Indie screenings have been part of a behind-the-scenes cultural community for some time in the UAE, but in previous years, not everyone knew where to look. Ossama El Shammaa, cultural events manager at Alliance Française in Dubai, believes there is a mounting demand for more independent movie screenings in the UAE. “They offer a real social experience and cultural exchange where filmgoers can mingle and talk about different movies, have cinema debates after the show and meet with movie directors.”
This intimate experience is all part of the indie cinema scene appeal, which attracts like-minded film fans keen to participate in industry dialogue. In March, Alliance Française will host the Women Film Festival featuring productions by female film directors followed by post-performance discussions. The centre recently revamped its cinema hall and hosts regular screenings on Tuesday and Saturday evenings featuring new and classic French films for Dubai’s multinational community. Francophiles can also take advantage of special showings by La Comedie Francaise and Opera de Paris.
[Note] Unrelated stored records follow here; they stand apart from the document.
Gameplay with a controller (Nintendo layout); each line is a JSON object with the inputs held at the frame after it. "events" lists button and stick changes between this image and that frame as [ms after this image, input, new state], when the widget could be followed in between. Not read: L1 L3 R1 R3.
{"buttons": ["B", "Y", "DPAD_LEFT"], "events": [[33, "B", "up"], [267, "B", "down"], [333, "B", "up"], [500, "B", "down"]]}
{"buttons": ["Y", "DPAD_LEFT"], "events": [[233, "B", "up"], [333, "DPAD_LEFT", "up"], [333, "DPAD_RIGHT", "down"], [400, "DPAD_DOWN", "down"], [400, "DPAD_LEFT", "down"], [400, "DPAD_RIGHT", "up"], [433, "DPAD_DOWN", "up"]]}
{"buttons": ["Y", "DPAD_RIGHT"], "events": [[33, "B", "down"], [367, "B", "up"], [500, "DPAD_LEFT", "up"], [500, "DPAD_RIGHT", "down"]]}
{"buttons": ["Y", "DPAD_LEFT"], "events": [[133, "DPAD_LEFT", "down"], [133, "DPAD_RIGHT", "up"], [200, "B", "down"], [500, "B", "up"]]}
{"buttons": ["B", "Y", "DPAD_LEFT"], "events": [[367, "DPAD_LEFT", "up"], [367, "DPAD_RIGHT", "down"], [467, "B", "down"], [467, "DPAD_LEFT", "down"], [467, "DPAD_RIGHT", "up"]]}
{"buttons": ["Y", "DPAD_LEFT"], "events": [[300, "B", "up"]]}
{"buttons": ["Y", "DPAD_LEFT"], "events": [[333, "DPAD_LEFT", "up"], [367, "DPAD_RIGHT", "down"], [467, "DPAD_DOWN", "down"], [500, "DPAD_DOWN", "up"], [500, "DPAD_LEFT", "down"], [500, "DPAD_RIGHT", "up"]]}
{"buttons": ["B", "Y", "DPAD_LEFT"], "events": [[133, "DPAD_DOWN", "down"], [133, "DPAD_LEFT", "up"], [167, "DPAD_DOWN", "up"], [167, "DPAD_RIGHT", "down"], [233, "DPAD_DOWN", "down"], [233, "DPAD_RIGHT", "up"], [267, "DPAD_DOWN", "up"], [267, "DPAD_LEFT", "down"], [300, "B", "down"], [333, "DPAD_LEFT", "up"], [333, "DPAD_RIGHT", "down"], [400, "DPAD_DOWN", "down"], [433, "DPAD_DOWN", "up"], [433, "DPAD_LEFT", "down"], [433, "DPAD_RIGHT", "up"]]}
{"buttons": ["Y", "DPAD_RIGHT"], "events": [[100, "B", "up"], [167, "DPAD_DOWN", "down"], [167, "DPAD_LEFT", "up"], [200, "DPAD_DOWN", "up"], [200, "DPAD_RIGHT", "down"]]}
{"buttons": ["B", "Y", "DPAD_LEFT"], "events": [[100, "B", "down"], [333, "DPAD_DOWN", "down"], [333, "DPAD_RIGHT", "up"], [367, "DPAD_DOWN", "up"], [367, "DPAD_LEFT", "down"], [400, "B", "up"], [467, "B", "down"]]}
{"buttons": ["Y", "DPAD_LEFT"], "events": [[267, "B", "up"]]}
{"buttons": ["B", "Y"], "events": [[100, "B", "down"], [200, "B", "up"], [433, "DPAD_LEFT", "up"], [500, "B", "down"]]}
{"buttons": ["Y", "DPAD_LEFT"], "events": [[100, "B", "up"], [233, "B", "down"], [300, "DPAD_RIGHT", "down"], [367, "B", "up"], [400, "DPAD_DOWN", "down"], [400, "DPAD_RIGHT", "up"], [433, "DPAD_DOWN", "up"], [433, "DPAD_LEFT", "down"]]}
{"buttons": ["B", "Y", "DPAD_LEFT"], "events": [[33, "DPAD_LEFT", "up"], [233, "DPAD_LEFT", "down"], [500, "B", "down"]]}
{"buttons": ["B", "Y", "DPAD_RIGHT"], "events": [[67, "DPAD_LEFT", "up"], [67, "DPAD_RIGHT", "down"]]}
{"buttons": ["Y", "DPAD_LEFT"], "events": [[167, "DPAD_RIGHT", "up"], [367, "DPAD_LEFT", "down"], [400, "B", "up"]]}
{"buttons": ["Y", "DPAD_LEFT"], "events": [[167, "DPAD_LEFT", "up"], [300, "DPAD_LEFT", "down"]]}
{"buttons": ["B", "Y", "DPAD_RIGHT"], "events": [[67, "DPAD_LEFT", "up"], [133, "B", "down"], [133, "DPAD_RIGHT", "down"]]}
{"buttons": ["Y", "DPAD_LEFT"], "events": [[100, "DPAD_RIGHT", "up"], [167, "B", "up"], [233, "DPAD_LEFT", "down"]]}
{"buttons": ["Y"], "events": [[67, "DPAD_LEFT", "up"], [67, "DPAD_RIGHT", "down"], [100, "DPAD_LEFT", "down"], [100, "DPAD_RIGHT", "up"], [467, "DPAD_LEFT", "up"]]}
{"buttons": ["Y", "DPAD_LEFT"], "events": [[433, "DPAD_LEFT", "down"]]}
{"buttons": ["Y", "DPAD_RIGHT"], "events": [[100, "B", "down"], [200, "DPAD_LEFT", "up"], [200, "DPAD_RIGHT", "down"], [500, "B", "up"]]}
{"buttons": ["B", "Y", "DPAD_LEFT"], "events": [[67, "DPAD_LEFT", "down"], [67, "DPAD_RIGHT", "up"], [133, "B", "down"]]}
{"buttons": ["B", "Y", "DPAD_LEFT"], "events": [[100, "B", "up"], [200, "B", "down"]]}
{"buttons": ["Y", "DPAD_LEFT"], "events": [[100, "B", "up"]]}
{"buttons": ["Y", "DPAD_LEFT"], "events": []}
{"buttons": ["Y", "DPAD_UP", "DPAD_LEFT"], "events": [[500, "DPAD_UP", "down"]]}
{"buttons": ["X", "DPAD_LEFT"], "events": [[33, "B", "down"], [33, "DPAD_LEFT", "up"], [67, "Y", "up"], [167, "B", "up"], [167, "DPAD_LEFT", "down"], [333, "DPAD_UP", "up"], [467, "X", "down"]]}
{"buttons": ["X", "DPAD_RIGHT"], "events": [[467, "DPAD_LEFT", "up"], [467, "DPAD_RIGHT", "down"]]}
With an increasing number of arts venues offering a variety of settings for screenings across the UAE, film fans are finding new spaces to host pop-up cinema nights or movie clubs on a regular basis. Mohammad Khawaja set up Cinema Space in 2014 to share restored classics and contemporary world cinema with his community. The focus is on rare and remarkable films that have been revived to “highlight the need to preserve our world’s shared cinema heritage,” he says.
The events take place on Mondays and Saturdays at Manarat Al Saadiyat in Abu Dhabi and attendance is free. Audiences are drawn by the “strong sense of community” and unique opportunities to discover the power of visual storytelling from cultures around the world.
Also on Saadiyat Island, two of the emirate’s leading universities recently came together to showcase a contemporary Arab cinema series. Cinema NA, a collaboration between Paris-Sorbonne University Abu Dhabi and NYU Abu Dhabi, screened films including Hedi by Mohamed Ben Attia and Wajib by Annemarie Jacir, followed by Q&A sessions with the writers and directors.
Back in Dubai, Cinema Akil is partnering with Alserkal Avenue to present a programme of public, open-air, film screenings at The Yard. On the agenda is Wild Relatives by director Jumana Manna, exploring the relocation of an agricultural research centre from war-torn Aleppo to the Bekka Valley in Lebanon, dramatising the laborious work of migrant women tasked with re-planting seeds.
In an ever-changing world, this type of cinema has a unique capacity to reflect the transformations going on around. “It allows audiences to empathise with the lives, hopes, dreams and realities of people across the world that they might otherwise never know except through films,” says Khawaja. “It’s also key to building bridges between cultures.”